What you return should be the full listing, copied exactly and stripped of its pictures.

========================

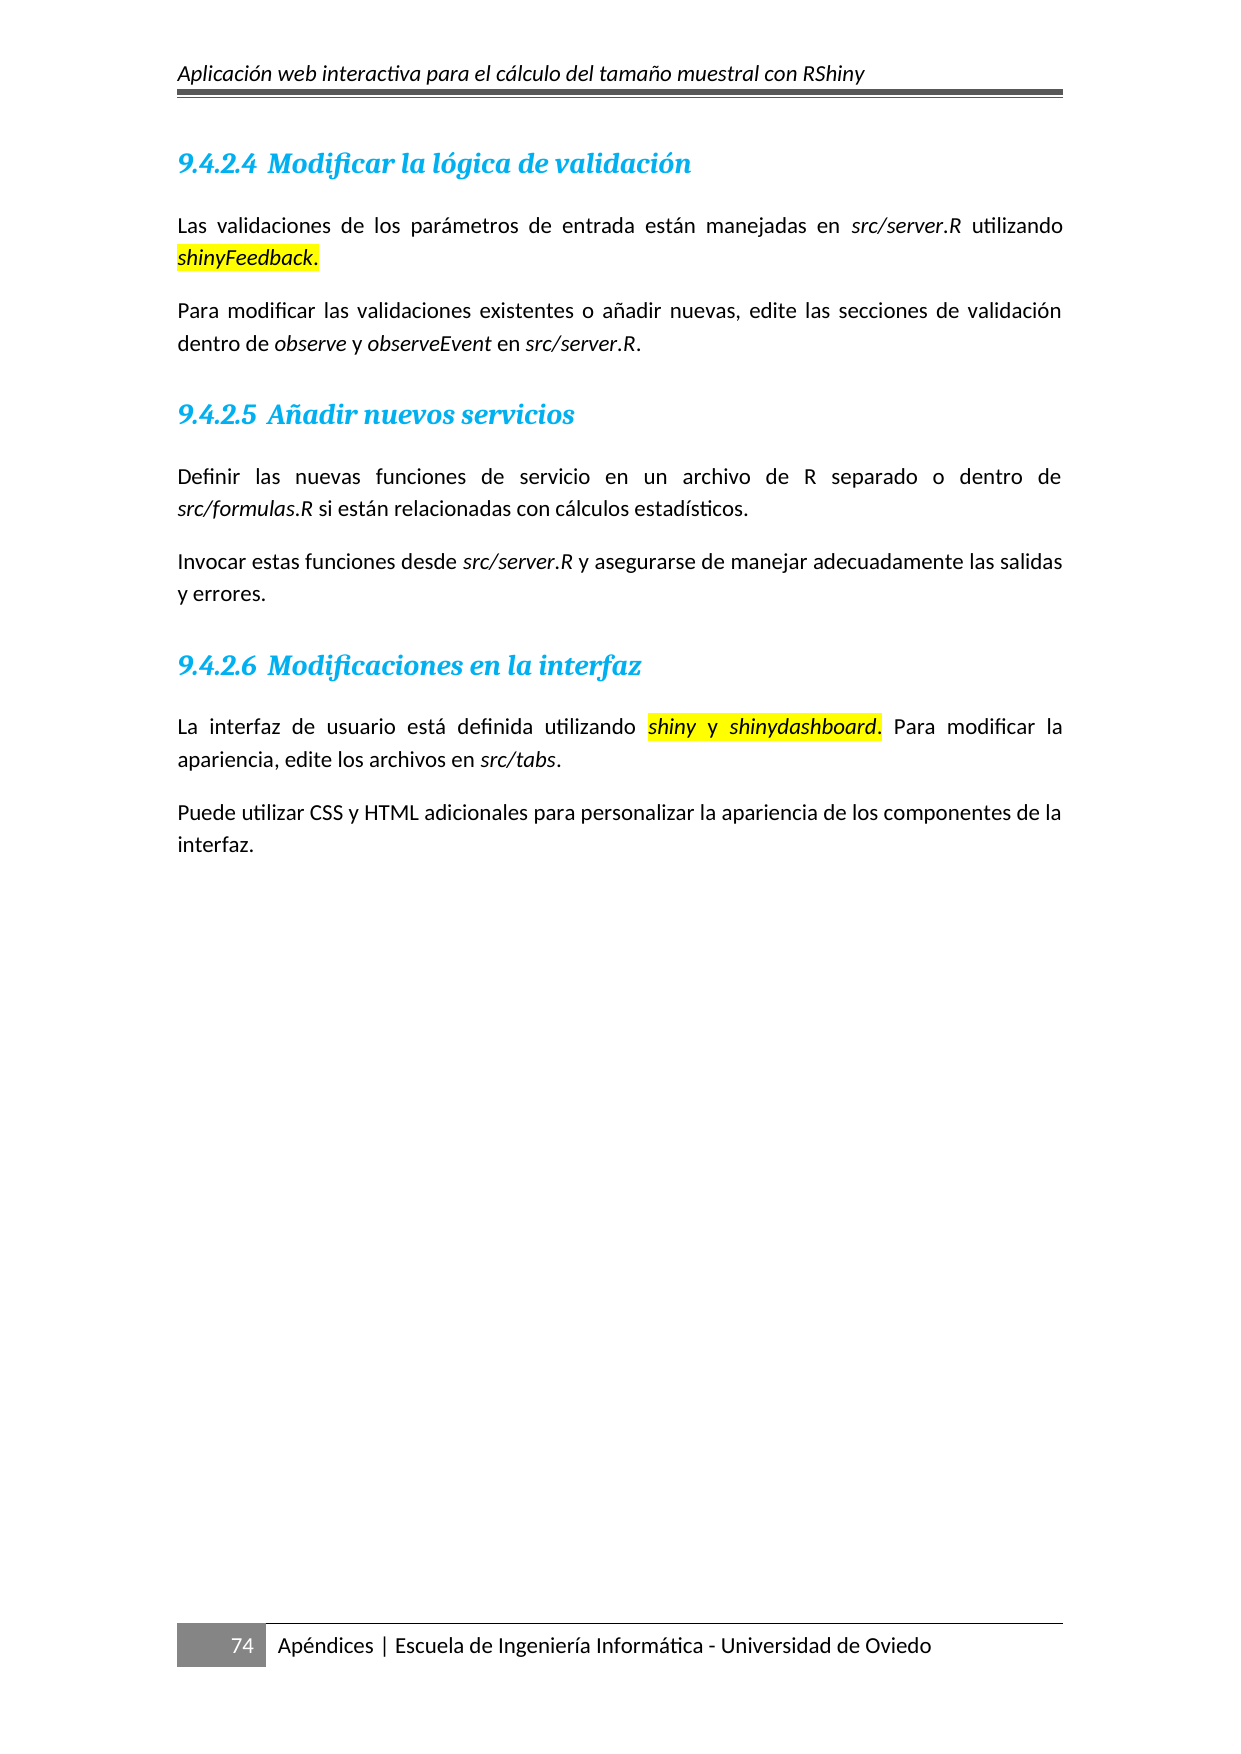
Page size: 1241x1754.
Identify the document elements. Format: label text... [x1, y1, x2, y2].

text Puede utilizar CSS y HTML adicionales para personalizar la apariencia de los componentes de la interfaz. [177, 798, 1063, 858]
subtitle Modificaciones en la interfaz [177, 649, 1063, 682]
text La interfaz de usuario está definida utilizando shiny y shinydashboard. Para modificar la apariencia, edite los archivos en src/tabs. [177, 712, 1063, 773]
subtitle Modificar la lógica de validación [177, 148, 1063, 181]
text Para modificar las validaciones existentes o añadir nuevas, edite las secciones de validación dentro de observe y observeEvent en src/server.R. [177, 296, 1063, 357]
text Las validaciones de los parámetros de entrada están manejadas en src/server.R utilizando shinyFeedback. [177, 211, 1063, 271]
text Invocar estas funciones desde src/server.R y asegurarse de manejar adecuadamente las salidas y errores. [177, 547, 1063, 607]
subtitle Añadir nuevos servicios [177, 398, 1063, 432]
text Definir las nuevas funciones de servicio en un archivo de R separado o dentro de src/formulas.R si están relacionadas con cálculos estadísticos. [177, 462, 1063, 522]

========================

* _WRITTEN ANSWER_
Page size: 1241x1754.
Identify the document elements. Format: label text... [x1, y1, x2, y2].

text Puede utilizar CSS y HTML adicionales para personalizar la apariencia de los componentes de la interfaz. [177, 798, 1063, 858]
subtitle Modificaciones en la interfaz [177, 649, 1063, 682]
text La interfaz de usuario está definida utilizando shiny y shinydashboard. Para modificar la apariencia, edite los archivos en src/tabs. [177, 712, 1063, 773]
subtitle Modificar la lógica de validación [177, 148, 1063, 181]
text Para modificar las validaciones existentes o añadir nuevas, edite las secciones de validación dentro de observe y observeEvent en src/server.R. [177, 296, 1063, 357]
text Las validaciones de los parámetros de entrada están manejadas en src/server.R utilizando shinyFeedback. [177, 211, 1063, 271]
text Invocar estas funciones desde src/server.R y asegurarse de manejar adecuadamente las salidas y errores. [177, 547, 1063, 607]
subtitle Añadir nuevos servicios [177, 398, 1063, 432]
text Definir las nuevas funciones de servicio en un archivo de R separado o dentro de src/formulas.R si están relacionadas con cálculos estadísticos. [177, 462, 1063, 522]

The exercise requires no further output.